TASK BRIEF:
No line before the one containing "notre site avec" should appear; that line and all lines after it, through the end of the data, are to be set down exactly.

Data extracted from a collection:
━━━━━━━━━━━━━━━━━━━━━━━━━━━━━━
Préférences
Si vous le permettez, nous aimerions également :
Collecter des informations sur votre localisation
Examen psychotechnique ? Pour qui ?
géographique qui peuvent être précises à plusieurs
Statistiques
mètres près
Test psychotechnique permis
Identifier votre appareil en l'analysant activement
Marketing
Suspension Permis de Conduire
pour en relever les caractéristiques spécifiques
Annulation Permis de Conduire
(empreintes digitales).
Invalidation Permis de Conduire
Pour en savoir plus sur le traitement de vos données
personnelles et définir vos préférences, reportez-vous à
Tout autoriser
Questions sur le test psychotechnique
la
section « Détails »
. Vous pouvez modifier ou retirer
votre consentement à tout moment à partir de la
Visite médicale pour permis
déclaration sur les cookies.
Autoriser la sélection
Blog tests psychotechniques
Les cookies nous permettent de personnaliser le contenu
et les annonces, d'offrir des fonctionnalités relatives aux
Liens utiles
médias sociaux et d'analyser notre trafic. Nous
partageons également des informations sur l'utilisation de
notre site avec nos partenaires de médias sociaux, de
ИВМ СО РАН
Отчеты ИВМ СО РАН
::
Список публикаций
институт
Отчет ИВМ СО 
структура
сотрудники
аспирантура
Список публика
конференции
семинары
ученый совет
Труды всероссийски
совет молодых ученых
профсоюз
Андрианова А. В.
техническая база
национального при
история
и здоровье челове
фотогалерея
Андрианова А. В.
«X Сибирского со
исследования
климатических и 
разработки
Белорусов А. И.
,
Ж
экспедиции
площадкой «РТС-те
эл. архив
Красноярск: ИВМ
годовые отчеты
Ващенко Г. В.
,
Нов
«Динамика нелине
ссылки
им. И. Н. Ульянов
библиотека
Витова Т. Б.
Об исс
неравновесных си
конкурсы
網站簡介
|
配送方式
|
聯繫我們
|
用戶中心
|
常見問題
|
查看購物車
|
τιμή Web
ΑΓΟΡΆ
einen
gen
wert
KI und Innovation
━━━━━━━━━━━━━━━━━━━━━━━━━━━━━━
RESPONSE TO THIS EXERCISE:
notre site avec nos partenaires de médias sociaux, de
ИВМ СО РАН
Отчеты ИВМ СО РАН
::
Список публикаций
институт
Отчет ИВМ СО 
структура
сотрудники
аспирантура
Список публика
конференции
семинары
ученый совет
Труды всероссийски
совет молодых ученых
профсоюз
Андрианова А. В.
техническая база
национального при
история
и здоровье челове
фотогалерея
Андрианова А. В.
«X Сибирского со
исследования
климатических и 
разработки
Белорусов А. И.
,
Ж
экспедиции
площадкой «РТС-те
эл. архив
Красноярск: ИВМ
годовые отчеты
Ващенко Г. В.
,
Нов
«Динамика нелине
ссылки
им. И. Н. Ульянов
библиотека
Витова Т. Б.
Об исс
неравновесных си
конкурсы
網站簡介
|
配送方式
|
聯繫我們
|
用戶中心
|
常見問題
|
查看購物車
|
τιμή Web
ΑΓΟΡΆ
einen
gen
wert
KI und Innovation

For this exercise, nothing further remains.